EXERCISE DIRECTIONS: Count the lines in the items below that contain the string "Index", and reply with only that number.

[Saved entries]
= Beginning of Section =
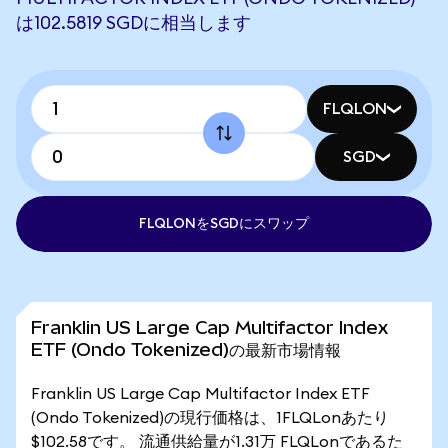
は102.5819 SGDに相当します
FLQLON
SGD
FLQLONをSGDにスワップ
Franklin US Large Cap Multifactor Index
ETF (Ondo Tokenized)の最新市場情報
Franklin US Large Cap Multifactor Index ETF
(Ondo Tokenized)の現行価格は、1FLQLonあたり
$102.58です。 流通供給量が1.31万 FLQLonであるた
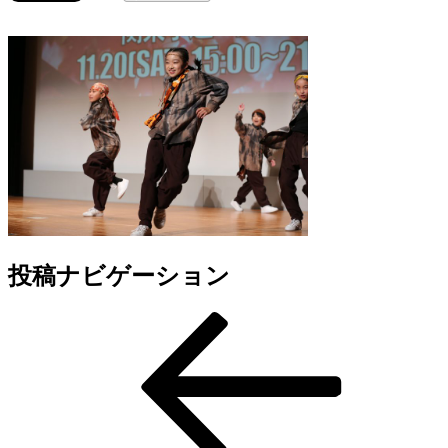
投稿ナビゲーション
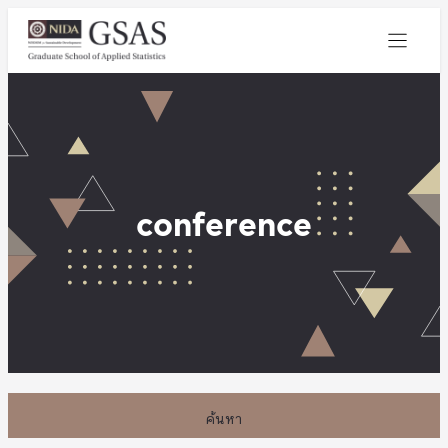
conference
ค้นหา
= End of Section =
= Beginning of Section =
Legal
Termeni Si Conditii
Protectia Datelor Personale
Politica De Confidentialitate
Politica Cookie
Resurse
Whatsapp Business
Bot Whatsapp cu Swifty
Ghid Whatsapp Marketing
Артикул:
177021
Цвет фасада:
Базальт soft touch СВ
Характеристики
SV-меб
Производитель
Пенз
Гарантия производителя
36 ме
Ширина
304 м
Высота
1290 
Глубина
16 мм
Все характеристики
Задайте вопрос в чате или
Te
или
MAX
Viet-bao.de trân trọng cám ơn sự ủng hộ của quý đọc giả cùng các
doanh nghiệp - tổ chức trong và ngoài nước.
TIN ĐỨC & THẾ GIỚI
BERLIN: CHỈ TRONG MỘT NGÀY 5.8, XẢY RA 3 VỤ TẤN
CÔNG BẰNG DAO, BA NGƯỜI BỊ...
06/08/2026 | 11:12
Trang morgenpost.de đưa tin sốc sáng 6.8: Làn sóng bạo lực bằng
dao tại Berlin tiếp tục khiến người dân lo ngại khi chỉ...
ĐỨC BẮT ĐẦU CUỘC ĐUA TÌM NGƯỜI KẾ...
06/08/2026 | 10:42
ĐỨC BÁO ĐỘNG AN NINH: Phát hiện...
= End of Section =
ANSWER AREA: 2